◆ TASK DIRECTIONS ◆
Skip the pictures and give back the rest of the listing exactly.

◆ SUPPLIED DATA ◆
Content starts

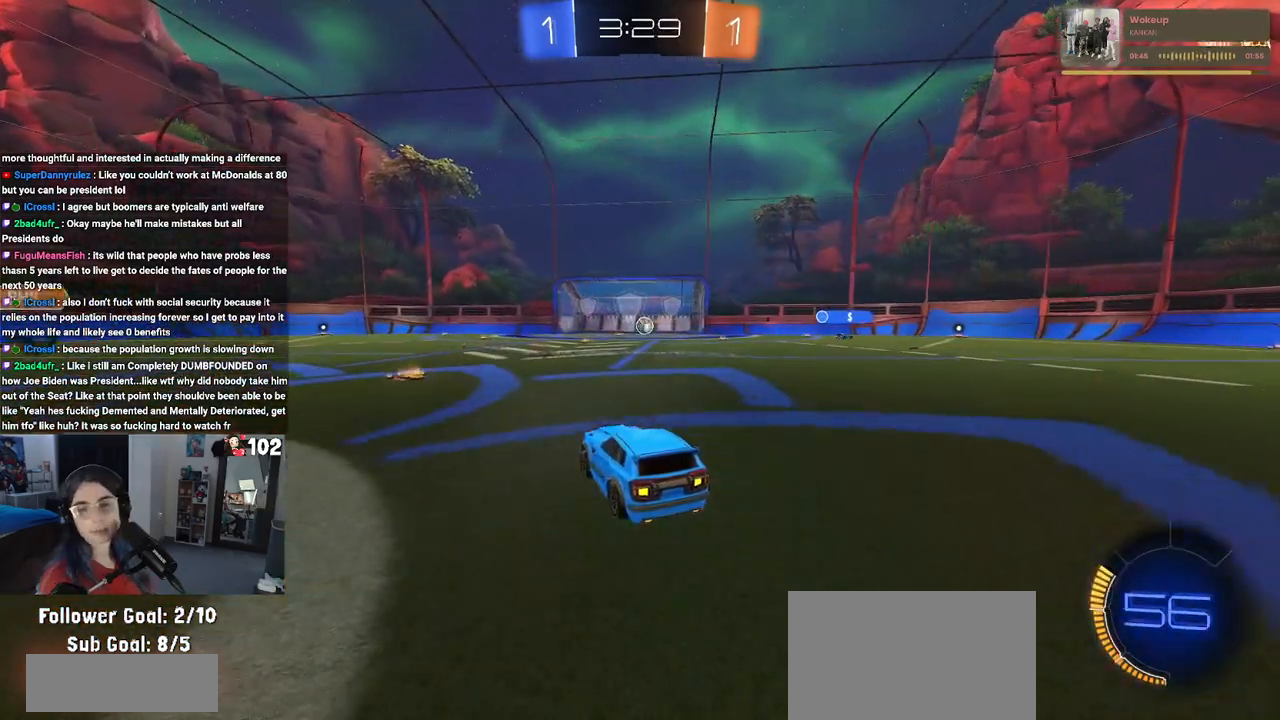
{"buttons": [], "left_stick": "center", "right_stick": "center", "events": [[300, "right_stick", "down-left"], [350, "right_stick", "center"]]}
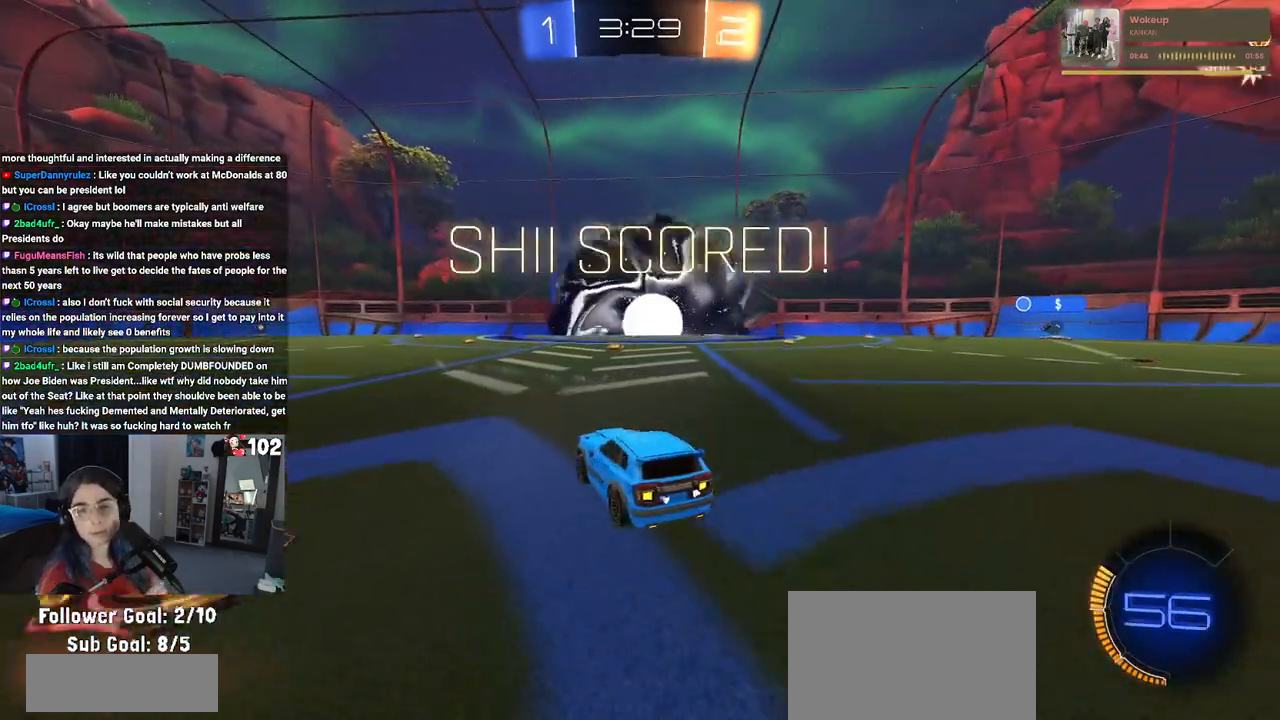
{"buttons": [], "left_stick": "center", "right_stick": "center", "events": []}
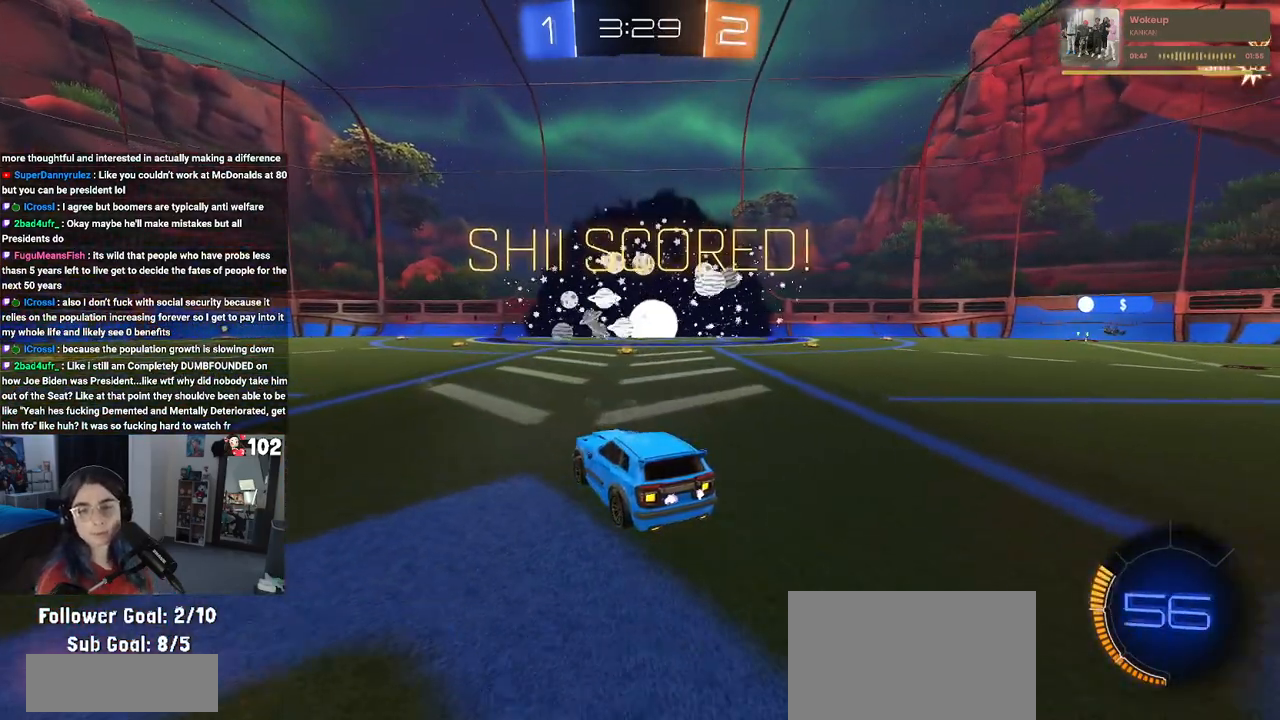
{"buttons": [], "left_stick": "center", "right_stick": "center", "events": []}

Content ends

◆ ANSWER FOR THIS EXERCISE ◆
{"buttons": [], "left_stick": "center", "right_stick": "center", "events": [[300, "right_stick", "down-left"], [350, "right_stick", "center"]]}
{"buttons": [], "left_stick": "center", "right_stick": "center", "events": []}
{"buttons": [], "left_stick": "center", "right_stick": "center", "events": []}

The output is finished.